Song by Ennio Morricone

from the album The Good, the Bad and the Ugly
- Released: 1966
- Genre: Film score, western
- Length: 3:22
- Songwriter: Ennio Morricone

= The Ecstasy of Gold =

"The Ecstasy of Gold" ("L'estasi dell'oro") is a musical composition by Ennio Morricone, part of his score for the 1966 Sergio Leone film The Good, the Bad and the Ugly. It is played while Tuco (Eli Wallach) is frantically searching a cemetery for the grave that holds $200,000 in gold coins. It is sung by Edda Dell'Orso.

==Appearances in other media==
- An instrumental metal cover by Metallica appears on the 2007 Morricone tribute album We All Love Ennio Morricone. It reached #21 on Billboard's Mainstream Rock charts and was nominated for a Grammy Award in the category of Best Rock Instrumental Performance.

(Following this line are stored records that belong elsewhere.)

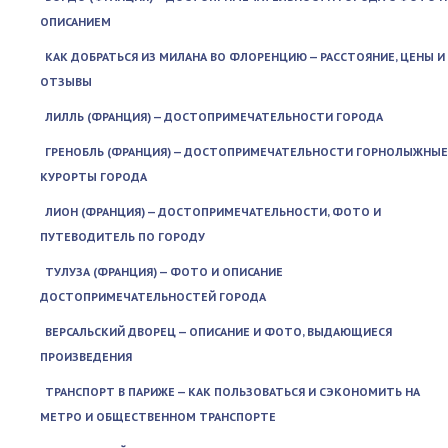
ОПИСАНИЕМ
КАК ДОБРАТЬСЯ ИЗ МИЛАНА ВО ФЛОРЕНЦИЮ — РАССТОЯНИЕ, ЦЕНЫ И
ОТЗЫВЫ
ЛИЛЛЬ (ФРАНЦИЯ) — ДОСТОПРИМЕЧАТЕЛЬНОСТИ ГОРОДА
ГРЕНОБЛЬ (ФРАНЦИЯ) — ДОСТОПРИМЕЧАТЕЛЬНОСТИ ГОРНОЛЫЖНЫЕ
КУРОРТЫ ГОРОДА
ЛИОН (ФРАНЦИЯ) — ДОСТОПРИМЕЧАТЕЛЬНОСТИ, ФОТО И
ПУТЕВОДИТЕЛЬ ПО ГОРОДУ
ТУЛУЗА (ФРАНЦИЯ) — ФОТО И ОПИСАНИЕ
ДОСТОПРИМЕЧАТЕЛЬНОСТЕЙ ГОРОДА
ВЕРСАЛЬСКИЙ ДВОРЕЦ — ОПИСАНИЕ И ФОТО, ВЫДАЮЩИЕСЯ
ПРОИЗВЕДЕНИЯ
ТРАНСПОРТ В ПАРИЖЕ — КАК ПОЛЬЗОВАТЬСЯ И СЭКОНОМИТЬ НА
МЕТРО И ОБЩЕСТВЕННОМ ТРАНСПОРТЕ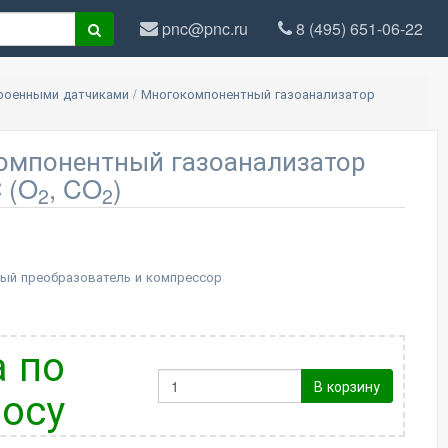
pnc@pnc.ru
8 (495) 651-06-22
троенными датчиками
/
Многокомпонентный газоанализатор
омпонентный газоанализатор
 (O
, CO
)
2
2
ый преобразователь и компрессор
 по
В корзину
осу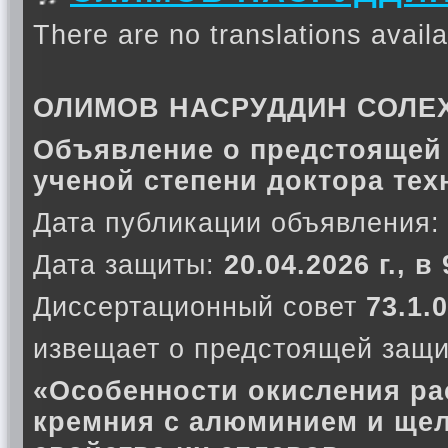
There are no translations availa
ОЛИМОВ НАСРУДДИН СОЛЕ
Объявление о предстоящей 
ученой степени доктора тех
Дата публикации объявления:
Дата защиты:
20.04.2026 г., в
Диссертационный совет
73.1.0
извещает о предстоящей защи
«Особенности окисления ра
кремния с алюминием и ще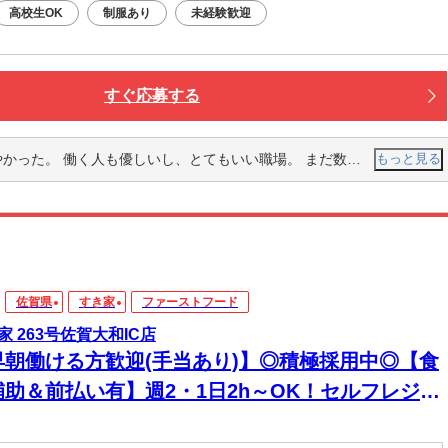
高校生OK
制服あり
未経験歓迎
すぐ応募する
、とてもいい職場。 まだ数日しか入ってないから分からない事だらけだけど、頑張りたいと思いました。
もっと見る
佐賀県
すき家
ファーストフード
家 263号佐賀大和IC店
早朝働ける方歓迎(手当あり)】◎積極採用中◎【食
補助＆前払い有】週2・1日2h～OK！セルフレジで
単接客◎マニュアル完備で初バイト・未経験も安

The band has used the original soundtrack recording to open their concerts since 1983.
- Jay-Z sampled the beat in his song "Blueprint 2" on his 2002 album The Blueprint²: The Gift & the Curse.
- The main melody and vocals are sampled in the 2022 glitch hop song "Ecstasy of Soul" by electronic artists Zeds Dead and GRiZ. The song peaked at #19 on the US Dance/Electronic Songs chart.
- A number of brands use the composition in their onscreen advertising include Dolce & Gabbana, Lamborghini, Rolex, Nike, KFC, H & M, and Modelo.
- The song is used in the opening sequence to the 2006 film Jackass Number Two.
- A cover was done by Gustavo Santaolalla for the 2014 animated film The Book of Life.
- The song made a appearance during a speech given by Spongebob in the 2015 film The SpongeBob Movie: Sponge Out of Water.